*** TASK INPUT
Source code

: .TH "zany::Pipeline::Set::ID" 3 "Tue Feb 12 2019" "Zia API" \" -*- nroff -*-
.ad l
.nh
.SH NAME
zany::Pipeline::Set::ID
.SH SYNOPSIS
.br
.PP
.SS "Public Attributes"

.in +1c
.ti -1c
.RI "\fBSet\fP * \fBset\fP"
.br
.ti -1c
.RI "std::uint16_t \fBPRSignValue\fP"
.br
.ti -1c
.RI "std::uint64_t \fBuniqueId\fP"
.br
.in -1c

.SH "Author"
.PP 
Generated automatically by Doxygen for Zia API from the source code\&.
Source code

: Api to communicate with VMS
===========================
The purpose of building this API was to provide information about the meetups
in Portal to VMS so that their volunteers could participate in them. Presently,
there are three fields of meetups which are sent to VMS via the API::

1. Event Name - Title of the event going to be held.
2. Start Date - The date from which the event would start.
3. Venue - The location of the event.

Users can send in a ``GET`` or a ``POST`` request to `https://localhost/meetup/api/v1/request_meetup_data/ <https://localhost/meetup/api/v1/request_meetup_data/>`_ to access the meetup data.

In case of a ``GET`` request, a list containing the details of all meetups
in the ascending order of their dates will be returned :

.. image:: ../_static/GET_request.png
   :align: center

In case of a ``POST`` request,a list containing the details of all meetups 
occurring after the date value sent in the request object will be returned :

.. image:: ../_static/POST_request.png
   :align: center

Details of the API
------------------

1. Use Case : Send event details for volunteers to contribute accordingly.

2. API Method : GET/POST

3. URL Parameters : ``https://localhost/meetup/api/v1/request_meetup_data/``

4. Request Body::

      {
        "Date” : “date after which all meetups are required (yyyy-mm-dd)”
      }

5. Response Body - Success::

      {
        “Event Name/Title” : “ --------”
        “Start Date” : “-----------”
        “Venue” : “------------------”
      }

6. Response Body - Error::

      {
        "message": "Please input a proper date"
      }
******
=== TASK ITEM ===
Would you repeat all of the data above, word for word?

=== FINAL ANSWER ===
Source code

: .TH "zany::Pipeline::Set::ID" 3 "Tue Feb 12 2019" "Zia API" \" -*- nroff -*-
.ad l
.nh
.SH NAME
zany::Pipeline::Set::ID
.SH SYNOPSIS
.br
.PP
.SS "Public Attributes"

.in +1c
.ti -1c
.RI "\fBSet\fP * \fBset\fP"
.br
.ti -1c
.RI "std::uint16_t \fBPRSignValue\fP"
.br
.ti -1c
.RI "std::uint64_t \fBuniqueId\fP"
.br
.in -1c

.SH "Author"
.PP 
Generated automatically by Doxygen for Zia API from the source code\&.
Source code

: Api to communicate with VMS
===========================
The purpose of building this API was to provide information about the meetups
in Portal to VMS so that their volunteers could participate in them. Presently,
there are three fields of meetups which are sent to VMS via the API::

1. Event Name - Title of the event going to be held.
2. Start Date - The date from which the event would start.
3. Venue - The location of the event.

Users can send in a ``GET`` or a ``POST`` request to `https://localhost/meetup/api/v1/request_meetup_data/ <https://localhost/meetup/api/v1/request_meetup_data/>`_ to access the meetup data.

In case of a ``GET`` request, a list containing the details of all meetups
in the ascending order of their dates will be returned :

.. image:: ../_static/GET_request.png
   :align: center

In case of a ``POST`` request,a list containing the details of all meetups 
occurring after the date value sent in the request object will be returned :

.. image:: ../_static/POST_request.png
   :align: center

Details of the API
------------------

1. Use Case : Send event details for volunteers to contribute accordingly.

2. API Method : GET/POST

3. URL Parameters : ``https://localhost/meetup/api/v1/request_meetup_data/``

4. Request Body::

      {
        "Date” : “date after which all meetups are required (yyyy-mm-dd)”
      }

5. Response Body - Success::

      {
        “Event Name/Title” : “ --------”
        “Start Date” : “-----------”
        “Venue” : “------------------”
      }

6. Response Body - Error::

      {
        "message": "Please input a proper date"
      }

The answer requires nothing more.